> [PROVIDED INFORMATION]:

══════════════════════════════

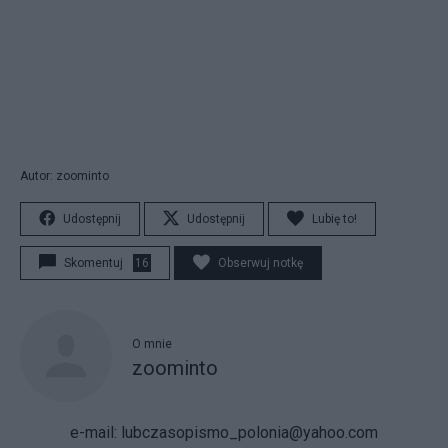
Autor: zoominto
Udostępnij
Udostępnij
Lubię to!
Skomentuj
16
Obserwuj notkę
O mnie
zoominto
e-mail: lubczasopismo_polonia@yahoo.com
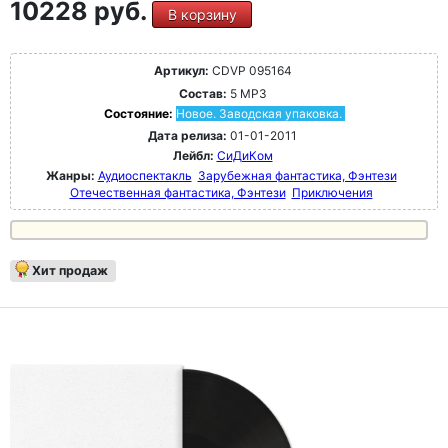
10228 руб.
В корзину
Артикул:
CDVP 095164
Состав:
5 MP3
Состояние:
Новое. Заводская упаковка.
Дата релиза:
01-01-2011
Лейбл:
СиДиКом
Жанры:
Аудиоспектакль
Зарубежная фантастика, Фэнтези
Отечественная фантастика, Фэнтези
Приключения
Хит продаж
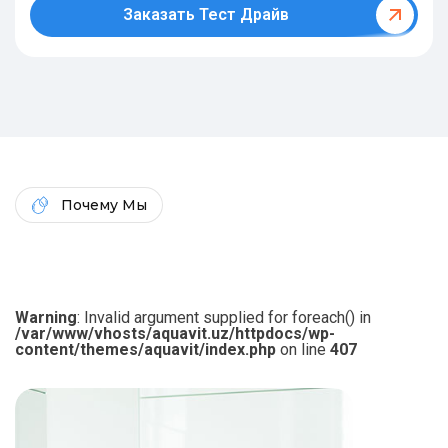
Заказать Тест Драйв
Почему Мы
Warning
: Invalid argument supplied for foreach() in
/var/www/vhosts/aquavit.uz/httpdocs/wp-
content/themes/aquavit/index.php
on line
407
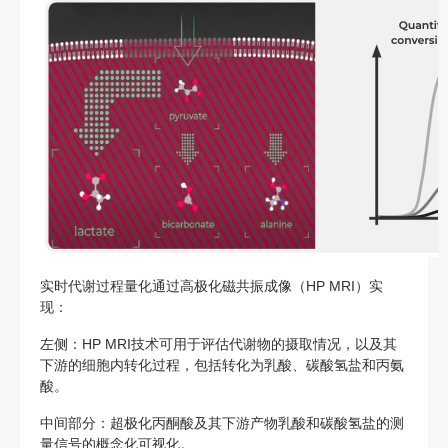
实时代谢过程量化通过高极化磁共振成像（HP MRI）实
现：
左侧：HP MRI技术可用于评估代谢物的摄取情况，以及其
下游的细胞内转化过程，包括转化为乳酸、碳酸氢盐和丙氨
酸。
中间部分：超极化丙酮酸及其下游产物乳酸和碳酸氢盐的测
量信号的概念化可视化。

══════════════════════════════

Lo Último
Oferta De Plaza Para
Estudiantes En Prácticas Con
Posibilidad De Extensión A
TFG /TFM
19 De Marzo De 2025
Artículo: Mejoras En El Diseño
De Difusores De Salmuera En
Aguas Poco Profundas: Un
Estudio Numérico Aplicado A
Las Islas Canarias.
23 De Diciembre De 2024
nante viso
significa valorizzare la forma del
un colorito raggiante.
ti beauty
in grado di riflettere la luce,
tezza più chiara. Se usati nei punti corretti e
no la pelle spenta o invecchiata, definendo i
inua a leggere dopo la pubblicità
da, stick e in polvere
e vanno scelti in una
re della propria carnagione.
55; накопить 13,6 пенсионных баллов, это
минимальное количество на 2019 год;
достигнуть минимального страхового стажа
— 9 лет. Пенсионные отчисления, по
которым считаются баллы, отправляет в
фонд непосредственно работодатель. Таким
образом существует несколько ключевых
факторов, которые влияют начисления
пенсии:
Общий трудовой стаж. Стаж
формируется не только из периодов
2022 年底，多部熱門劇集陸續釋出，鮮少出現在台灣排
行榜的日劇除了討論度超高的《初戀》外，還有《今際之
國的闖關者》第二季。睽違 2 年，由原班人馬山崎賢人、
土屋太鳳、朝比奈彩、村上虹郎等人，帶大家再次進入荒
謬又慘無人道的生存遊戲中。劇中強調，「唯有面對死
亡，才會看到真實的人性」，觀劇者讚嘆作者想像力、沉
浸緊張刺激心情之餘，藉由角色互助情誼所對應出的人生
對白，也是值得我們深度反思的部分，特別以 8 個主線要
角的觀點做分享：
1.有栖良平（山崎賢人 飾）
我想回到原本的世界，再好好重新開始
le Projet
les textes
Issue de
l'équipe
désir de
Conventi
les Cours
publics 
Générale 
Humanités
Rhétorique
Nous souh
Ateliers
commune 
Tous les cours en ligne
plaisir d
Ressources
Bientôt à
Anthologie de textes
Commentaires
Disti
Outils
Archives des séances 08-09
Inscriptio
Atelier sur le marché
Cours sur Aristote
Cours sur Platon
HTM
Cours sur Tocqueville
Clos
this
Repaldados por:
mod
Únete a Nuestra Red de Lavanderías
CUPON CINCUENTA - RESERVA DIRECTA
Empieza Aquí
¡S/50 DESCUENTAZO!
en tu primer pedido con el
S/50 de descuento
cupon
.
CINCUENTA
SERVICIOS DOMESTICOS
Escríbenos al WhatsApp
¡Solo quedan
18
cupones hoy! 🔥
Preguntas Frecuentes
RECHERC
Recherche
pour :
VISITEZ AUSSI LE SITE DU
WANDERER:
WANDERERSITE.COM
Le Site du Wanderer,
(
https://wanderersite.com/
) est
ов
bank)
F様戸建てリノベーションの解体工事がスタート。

══════════════════════════════

Filter the entries down to the lines that hold "фантастика". Copy those lines.

> [ANSWER BOX]:
Зарубежная фантастика, Фэнтези
Отечественная фантастика, Фэнтези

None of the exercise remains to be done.